Large performance gap between backtests using AIfactor & AIFactorValidation

sgmd01 · September 26, 2024, 11:54pm

I did a validation test on about 17 years of data with a holdout/unseen data period of 4 years. I used AIFactorValidation with the chosen models in a ranking system to backtest these 4 years of holdout/unseen data with a 52 wk gap from the training data with a result of 39/yr return, -25 drawdown and sharpe 1.09. I then used the same training data set over the same time frame to create predictors for these models. I used AIFactor in a ranking system and backtested it over the same 4 years of holdout/unseen data but my result was 23/yr return, -35 drawdown and sharpe .75. If the unseen data set is the same by both methods then why is there such a large gap in performance?

sgmd01 · September 27, 2024, 4:49pm

I would like to trust/use this tool so would greatly appreciate it if someone could explain why this large performance gap between backtests using AIFactor vs AIFactorValidation on the same unseen data is occurring or what I'm doing wrong?

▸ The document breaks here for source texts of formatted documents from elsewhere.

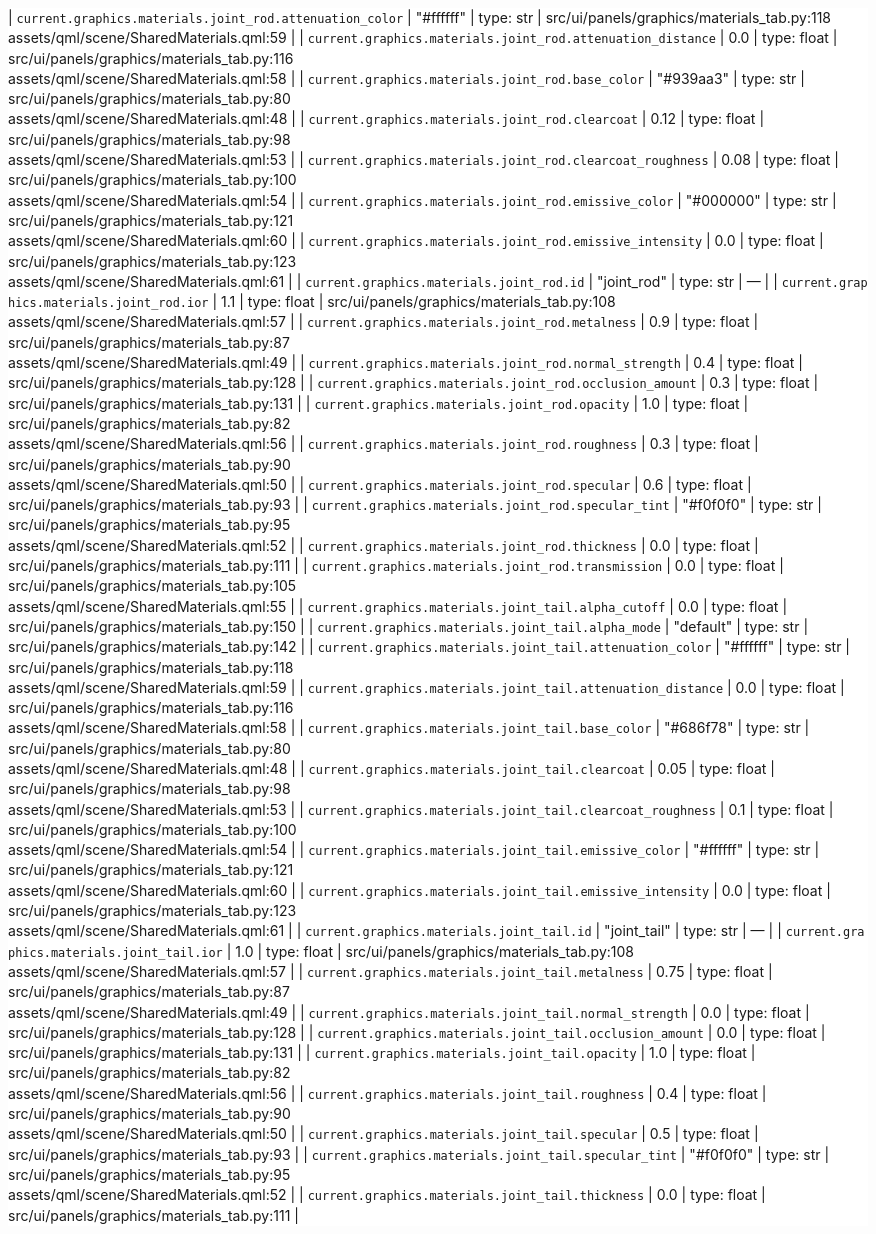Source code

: | ``current.graphics.materials.joint_rod.attenuation_color`` | "#ffffff" | type: str | src/ui/panels/graphics/materials_tab.py:118<br>assets/qml/scene/SharedMaterials.qml:59 |
| ``current.graphics.materials.joint_rod.attenuation_distance`` | 0.0 | type: float | src/ui/panels/graphics/materials_tab.py:116<br>assets/qml/scene/SharedMaterials.qml:58 |
| ``current.graphics.materials.joint_rod.base_color`` | "#939aa3" | type: str | src/ui/panels/graphics/materials_tab.py:80<br>assets/qml/scene/SharedMaterials.qml:48 |
| ``current.graphics.materials.joint_rod.clearcoat`` | 0.12 | type: float | src/ui/panels/graphics/materials_tab.py:98<br>assets/qml/scene/SharedMaterials.qml:53 |
| ``current.graphics.materials.joint_rod.clearcoat_roughness`` | 0.08 | type: float | src/ui/panels/graphics/materials_tab.py:100<br>assets/qml/scene/SharedMaterials.qml:54 |
| ``current.graphics.materials.joint_rod.emissive_color`` | "#000000" | type: str | src/ui/panels/graphics/materials_tab.py:121<br>assets/qml/scene/SharedMaterials.qml:60 |
| ``current.graphics.materials.joint_rod.emissive_intensity`` | 0.0 | type: float | src/ui/panels/graphics/materials_tab.py:123<br>assets/qml/scene/SharedMaterials.qml:61 |
| ``current.graphics.materials.joint_rod.id`` | "joint_rod" | type: str | — |
| ``current.graphics.materials.joint_rod.ior`` | 1.1 | type: float | src/ui/panels/graphics/materials_tab.py:108<br>assets/qml/scene/SharedMaterials.qml:57 |
| ``current.graphics.materials.joint_rod.metalness`` | 0.9 | type: float | src/ui/panels/graphics/materials_tab.py:87<br>assets/qml/scene/SharedMaterials.qml:49 |
| ``current.graphics.materials.joint_rod.normal_strength`` | 0.4 | type: float | src/ui/panels/graphics/materials_tab.py:128 |
| ``current.graphics.materials.joint_rod.occlusion_amount`` | 0.3 | type: float | src/ui/panels/graphics/materials_tab.py:131 |
| ``current.graphics.materials.joint_rod.opacity`` | 1.0 | type: float | src/ui/panels/graphics/materials_tab.py:82<br>assets/qml/scene/SharedMaterials.qml:56 |
| ``current.graphics.materials.joint_rod.roughness`` | 0.3 | type: float | src/ui/panels/graphics/materials_tab.py:90<br>assets/qml/scene/SharedMaterials.qml:50 |
| ``current.graphics.materials.joint_rod.specular`` | 0.6 | type: float | src/ui/panels/graphics/materials_tab.py:93 |
| ``current.graphics.materials.joint_rod.specular_tint`` | "#f0f0f0" | type: str | src/ui/panels/graphics/materials_tab.py:95<br>assets/qml/scene/SharedMaterials.qml:52 |
| ``current.graphics.materials.joint_rod.thickness`` | 0.0 | type: float | src/ui/panels/graphics/materials_tab.py:111 |
| ``current.graphics.materials.joint_rod.transmission`` | 0.0 | type: float | src/ui/panels/graphics/materials_tab.py:105<br>assets/qml/scene/SharedMaterials.qml:55 |
| ``current.graphics.materials.joint_tail.alpha_cutoff`` | 0.0 | type: float | src/ui/panels/graphics/materials_tab.py:150 |
| ``current.graphics.materials.joint_tail.alpha_mode`` | "default" | type: str | src/ui/panels/graphics/materials_tab.py:142 |
| ``current.graphics.materials.joint_tail.attenuation_color`` | "#ffffff" | type: str | src/ui/panels/graphics/materials_tab.py:118<br>assets/qml/scene/SharedMaterials.qml:59 |
| ``current.graphics.materials.joint_tail.attenuation_distance`` | 0.0 | type: float | src/ui/panels/graphics/materials_tab.py:116<br>assets/qml/scene/SharedMaterials.qml:58 |
| ``current.graphics.materials.joint_tail.base_color`` | "#686f78" | type: str | src/ui/panels/graphics/materials_tab.py:80<br>assets/qml/scene/SharedMaterials.qml:48 |
| ``current.graphics.materials.joint_tail.clearcoat`` | 0.05 | type: float | src/ui/panels/graphics/materials_tab.py:98<br>assets/qml/scene/SharedMaterials.qml:53 |
| ``current.graphics.materials.joint_tail.clearcoat_roughness`` | 0.1 | type: float | src/ui/panels/graphics/materials_tab.py:100<br>assets/qml/scene/SharedMaterials.qml:54 |
| ``current.graphics.materials.joint_tail.emissive_color`` | "#ffffff" | type: str | src/ui/panels/graphics/materials_tab.py:121<br>assets/qml/scene/SharedMaterials.qml:60 |
| ``current.graphics.materials.joint_tail.emissive_intensity`` | 0.0 | type: float | src/ui/panels/graphics/materials_tab.py:123<br>assets/qml/scene/SharedMaterials.qml:61 |
| ``current.graphics.materials.joint_tail.id`` | "joint_tail" | type: str | — |
| ``current.graphics.materials.joint_tail.ior`` | 1.0 | type: float | src/ui/panels/graphics/materials_tab.py:108<br>assets/qml/scene/SharedMaterials.qml:57 |
| ``current.graphics.materials.joint_tail.metalness`` | 0.75 | type: float | src/ui/panels/graphics/materials_tab.py:87<br>assets/qml/scene/SharedMaterials.qml:49 |
| ``current.graphics.materials.joint_tail.normal_strength`` | 0.0 | type: float | src/ui/panels/graphics/materials_tab.py:128 |
| ``current.graphics.materials.joint_tail.occlusion_amount`` | 0.0 | type: float | src/ui/panels/graphics/materials_tab.py:131 |
| ``current.graphics.materials.joint_tail.opacity`` | 1.0 | type: float | src/ui/panels/graphics/materials_tab.py:82<br>assets/qml/scene/SharedMaterials.qml:56 |
| ``current.graphics.materials.joint_tail.roughness`` | 0.4 | type: float | src/ui/panels/graphics/materials_tab.py:90<br>assets/qml/scene/SharedMaterials.qml:50 |
| ``current.graphics.materials.joint_tail.specular`` | 0.5 | type: float | src/ui/panels/graphics/materials_tab.py:93 |
| ``current.graphics.materials.joint_tail.specular_tint`` | "#f0f0f0" | type: str | src/ui/panels/graphics/materials_tab.py:95<br>assets/qml/scene/SharedMaterials.qml:52 |
| ``current.graphics.materials.joint_tail.thickness`` | 0.0 | type: float | src/ui/panels/graphics/materials_tab.py:111 |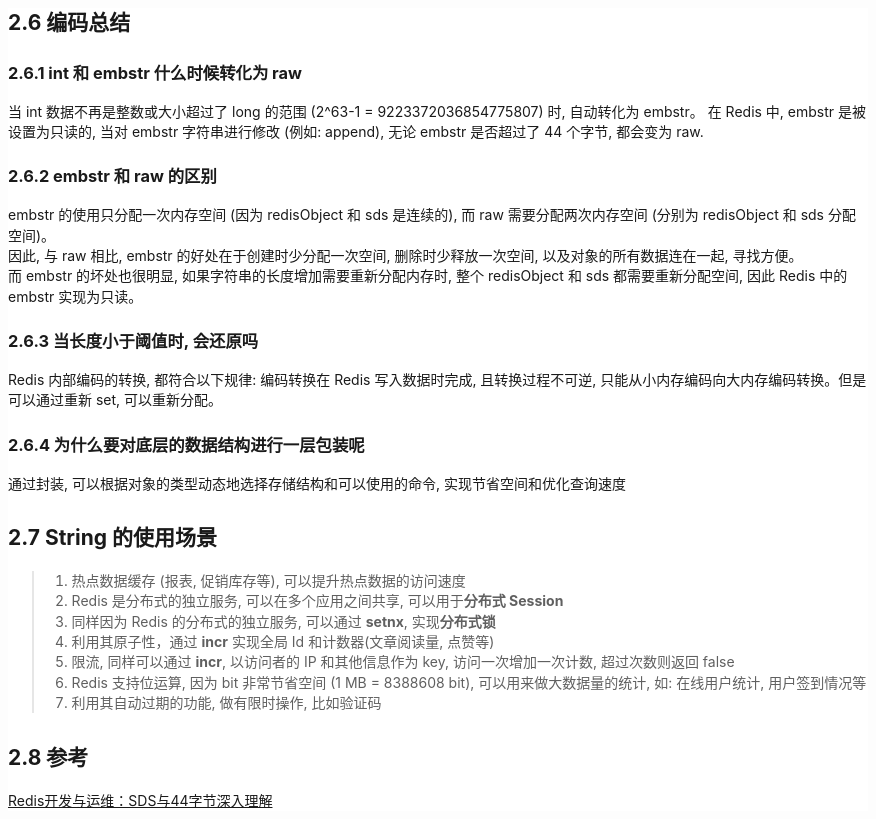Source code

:## 2.6 编码总结

### 2.6.1 int 和 embstr 什么时候转化为 raw

当 int 数据不再是整数或大小超过了 long 的范围 (2^63-1 = 9223372036854775807) 时, 自动转化为 embstr。
在 Redis 中, embstr 是被设置为只读的, 当对 embstr 字符串进行修改 (例如: append), 无论 embstr 是否超过了 44 个字节, 都会变为 raw.

### 2.6.2 embstr 和 raw 的区别

embstr 的使用只分配一次内存空间 (因为 redisObject 和 sds 是连续的), 而 raw 需要分配两次内存空间 (分别为 redisObject 和 sds 分配空间)。  
因此, 与 raw 相比, embstr 的好处在于创建时少分配一次空间, 删除时少释放一次空间, 以及对象的所有数据连在一起, 寻找方便。  
而 embstr 的坏处也很明显, 如果字符串的长度增加需要重新分配内存时, 整个 redisObject 和 sds 都需要重新分配空间, 因此 Redis 中的 embstr 实现为只读。

### 2.6.3 当长度小于阈值时, 会还原吗

Redis 内部编码的转换, 都符合以下规律: 编码转换在 Redis 写入数据时完成, 且转换过程不可逆, 只能从小内存编码向大内存编码转换。但是可以通过重新 set, 可以重新分配。

### 2.6.4 为什么要对底层的数据结构进行一层包装呢
通过封装, 可以根据对象的类型动态地选择存储结构和可以使用的命令, 实现节省空间和优化查询速度


## 2.7 String 的使用场景

> 1. 热点数据缓存 (报表, 促销库存等), 可以提升热点数据的访问速度
> 2. Redis 是分布式的独立服务, 可以在多个应用之间共享, 可以用于**分布式 Session**
> 3. 同样因为 Redis 的分布式的独立服务, 可以通过 **setnx**, 实现**分布式锁**
> 4. 利用其原子性，通过 **incr** 实现全局 Id 和计数器(文章阅读量, 点赞等)
> 5. 限流, 同样可以通过 **incr**, 以访问者的 IP 和其他信息作为 key, 访问一次增加一次计数, 超过次数则返回 false
> 6. Redis 支持位运算, 因为 bit 非常节省空间 (1 MB = 8388608 bit), 可以用来做大数据量的统计, 如: 在线用户统计, 用户签到情况等
> 7. 利用其自动过期的功能, 做有限时操作, 比如验证码


## 2.8 参考  

[Redis开发与运维：SDS与44字节深入理解 ](https://www.cnblogs.com/sunchong/p/11924295.html)
























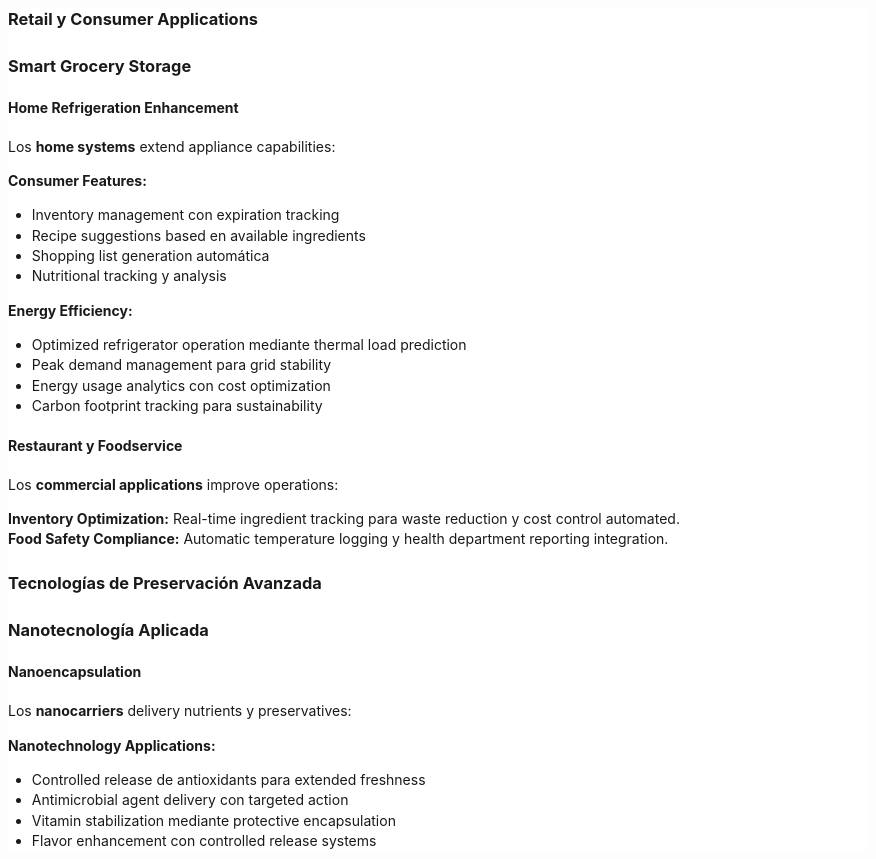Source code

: ### Retail y Consumer Applications

### Smart Grocery Storage

#### Home Refrigeration Enhancement

Los **home systems** extend appliance capabilities:

**Consumer Features:**
- Inventory management con expiration tracking
- Recipe suggestions based en available ingredients
- Shopping list generation automática
- Nutritional tracking y analysis

**Energy Efficiency:**
- Optimized refrigerator operation mediante thermal load prediction
- Peak demand management para grid stability
- Energy usage analytics con cost optimization
- Carbon footprint tracking para sustainability

#### Restaurant y Foodservice

Los **commercial applications** improve operations:

<div class="row mt-4">
    <div class="col-md-6">
        <div class="process-step">
            <strong>Inventory Optimization:</strong> Real-time ingredient tracking para waste reduction y cost control automated.
        </div>
    </div>
    <div class="col-md-6">
        <div class="process-step">
            <strong>Food Safety Compliance:</strong> Automatic temperature logging y health department reporting integration.
        </div>
    </div>
</div>

### Tecnologías de Preservación Avanzada

### Nanotecnología Aplicada

#### Nanoencapsulation

Los **nanocarriers** delivery nutrients y preservatives:

**Nanotechnology Applications:**
- Controlled release de antioxidants para extended freshness
- Antimicrobial agent delivery con targeted action
- Vitamin stabilization mediante protective encapsulation
- Flavor enhancement con controlled release systems
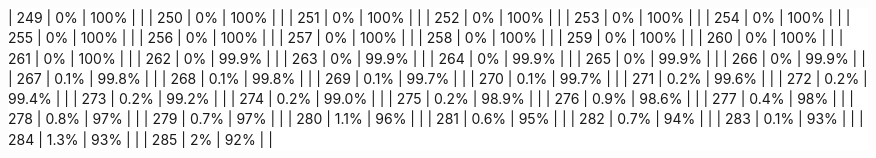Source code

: | 249 | 0% | 100% |  |
| 250 | 0% | 100% |  |
| 251 | 0% | 100% |  |
| 252 | 0% | 100% |  |
| 253 | 0% | 100% |  |
| 254 | 0% | 100% |  |
| 255 | 0% | 100% |  |
| 256 | 0% | 100% |  |
| 257 | 0% | 100% |  |
| 258 | 0% | 100% |  |
| 259 | 0% | 100% |  |
| 260 | 0% | 100% |  |
| 261 | 0% | 100% |  |
| 262 | 0% | 99.9% |  |
| 263 | 0% | 99.9% |  |
| 264 | 0% | 99.9% |  |
| 265 | 0% | 99.9% |  |
| 266 | 0% | 99.9% |  |
| 267 | 0.1% | 99.8% |  |
| 268 | 0.1% | 99.8% |  |
| 269 | 0.1% | 99.7% |  |
| 270 | 0.1% | 99.7% |  |
| 271 | 0.2% | 99.6% |  |
| 272 | 0.2% | 99.4% |  |
| 273 | 0.2% | 99.2% |  |
| 274 | 0.2% | 99.0% |  |
| 275 | 0.2% | 98.9% |  |
| 276 | 0.9% | 98.6% |  |
| 277 | 0.4% | 98% |  |
| 278 | 0.8% | 97% |  |
| 279 | 0.7% | 97% |  |
| 280 | 1.1% | 96% |  |
| 281 | 0.6% | 95% |  |
| 282 | 0.7% | 94% |  |
| 283 | 0.1% | 93% |  |
| 284 | 1.3% | 93% |  |
| 285 | 2% | 92% |  |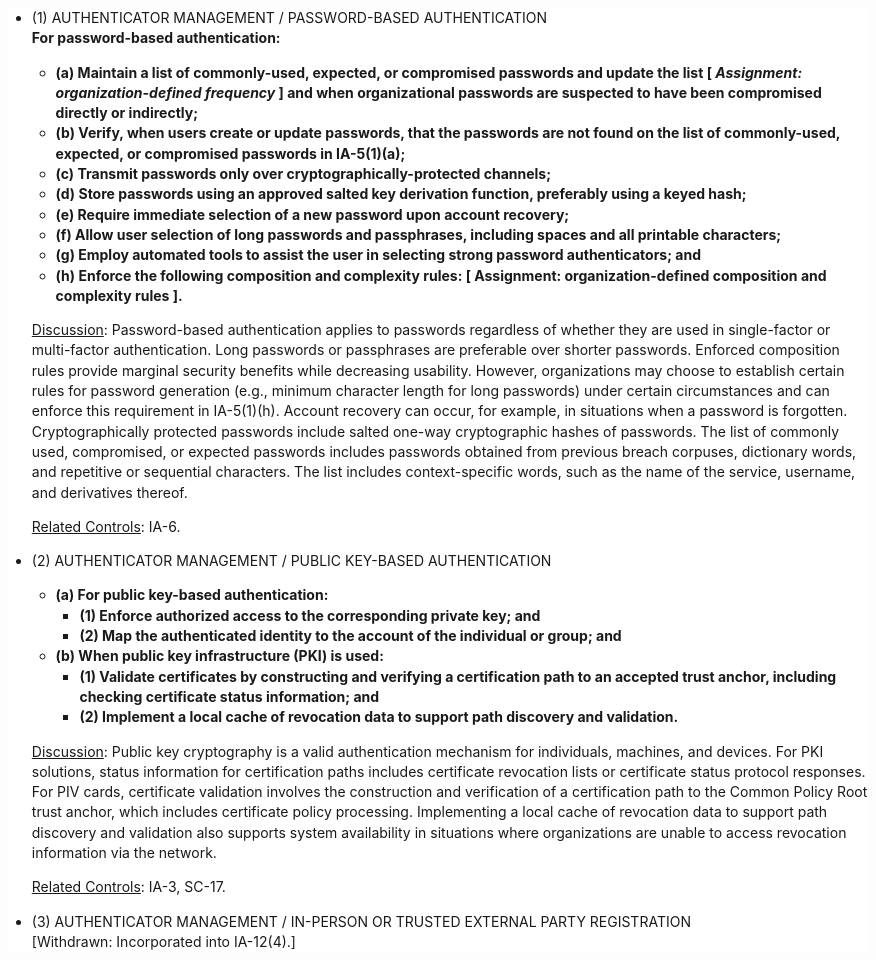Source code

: * (1) AUTHENTICATOR MANAGEMENT / PASSWORD-BASED AUTHENTICATION<br>
**For password-based authentication:**
    * **(a) Maintain a list of commonly-used, expected, or compromised passwords and update the list [ _Assignment: organization-defined frequency_ ] and when organizational passwords are suspected to have been compromised directly or indirectly;**
    * **(b) Verify, when users create or update passwords, that the passwords are not found on the list of commonly-used, expected, or compromised passwords in IA-5(1)(a);**
    * **(c) Transmit passwords only over cryptographically-protected channels;**
    * **(d) Store passwords using an approved salted key derivation function, preferably using a keyed hash;**
    * **(e) Require immediate selection of a new password upon account recovery;**
    * **(f) Allow user selection of long passwords and passphrases, including spaces and all printable characters;**
    * **(g) Employ automated tools to assist the user in selecting strong password authenticators; and**
    * **(h) Enforce the following composition and complexity rules: [ Assignment: organization-defined composition and complexity rules ].**

    <ins>Discussion</ins>: Password-based authentication applies to passwords regardless of whether they are used in single-factor or multi-factor authentication. Long passwords or passphrases are preferable over shorter passwords. Enforced composition rules provide marginal security benefits while decreasing usability. However, organizations may choose to establish certain rules for password generation (e.g., minimum character length for long passwords) under certain circumstances and can enforce this requirement in IA-5(1)(h). Account recovery can occur, for example, in situations when a password is forgotten. Cryptographically protected passwords include salted one-way cryptographic hashes of passwords. The list of commonly used, compromised, or expected passwords includes passwords obtained from previous breach corpuses, dictionary words, and repetitive or sequential characters. The list includes context-specific words, such as the name of the service, username, and derivatives thereof.

    <ins>Related Controls</ins>: IA-6.

* (2) AUTHENTICATOR MANAGEMENT / PUBLIC KEY-BASED AUTHENTICATION<br>
    * **(a) For public key-based authentication:**
        * **(1) Enforce authorized access to the corresponding private key; and**
        * **(2) Map the authenticated identity to the account of the individual or group; and**
    * **(b) When public key infrastructure (PKI) is used:**
        * **(1) Validate certificates by constructing and verifying a certification path to an accepted trust anchor, including checking certificate status information; and**
        * **(2) Implement a local cache of revocation data to support path discovery and validation.**

    <ins>Discussion</ins>: Public key cryptography is a valid authentication mechanism for individuals, machines, and devices. For PKI solutions, status information for certification paths includes certificate revocation lists or certificate status protocol responses. For PIV cards, certificate validation involves the construction and verification of a certification path to the Common Policy Root trust anchor, which includes certificate policy processing. Implementing a local cache of revocation data to support path discovery and validation also supports system availability in situations where organizations are unable to access revocation information via the network.

    <ins>Related Controls</ins>: IA-3, SC-17.

* (3) AUTHENTICATOR MANAGEMENT / IN-PERSON OR TRUSTED EXTERNAL PARTY REGISTRATION<br>
[Withdrawn: Incorporated into IA-12(4).]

aschiff · September 27, 2024, 4:51pm

Both algorithms you've trained used RNG in the training process. Predefined models that use RNG are tagged as #random to disclose this fact.

Adding "random_state": someinteger to each model's hyperparameters will ensure deterministic RNG during training, leading to exactly the same output for the same input. Without this, models and especially ensembles may yield drastically different results. (Currently, making copies of model definitions ('models') is the only way to manage this random_state argument.)

Additionally, the effect of RNG on results can be studied by adding and training the same validation model with non-deterministic RNG, (i.e., random_state not specified in hyperparameters,) to a factor multiple times.

ZGWZ · September 27, 2024, 5:06pm

Also, if the number of holdings are low and the turnovers are too low, it is very easy for the simulations to have very different results when you just change little settings.

sgmd01 · September 27, 2024, 5:52pm

I understand. Thank you for the explanation

sgmd01 · September 27, 2024, 5:53pm

Good point

mkraeutle · October 22, 2024, 4:35pm

One thing I found over the weekend is that building models in AI Factor assumes N/As are treated as Neutral. Whereas building a ranking system assumes N/As are negative. Until I updated my ranking system from Negative to Neutral I was receiving a similar performance degradation. Once I fixed that the results are similar between the two environments.

Now I ensure I check the ranking system In Time Sample result matches approximately with the AI Factor model In Time Sample result before I do simulations.

sgmd01 · October 22, 2024, 7:48pm

Thank you. I changed my ranking systems from negative to neutral using AIFactor & it made an insignificant difference. I also ran the models multiple times using AIFactor and there was a consistent and very significant degradation in performance compared with using AIFactorValidation with the same model over the same time period.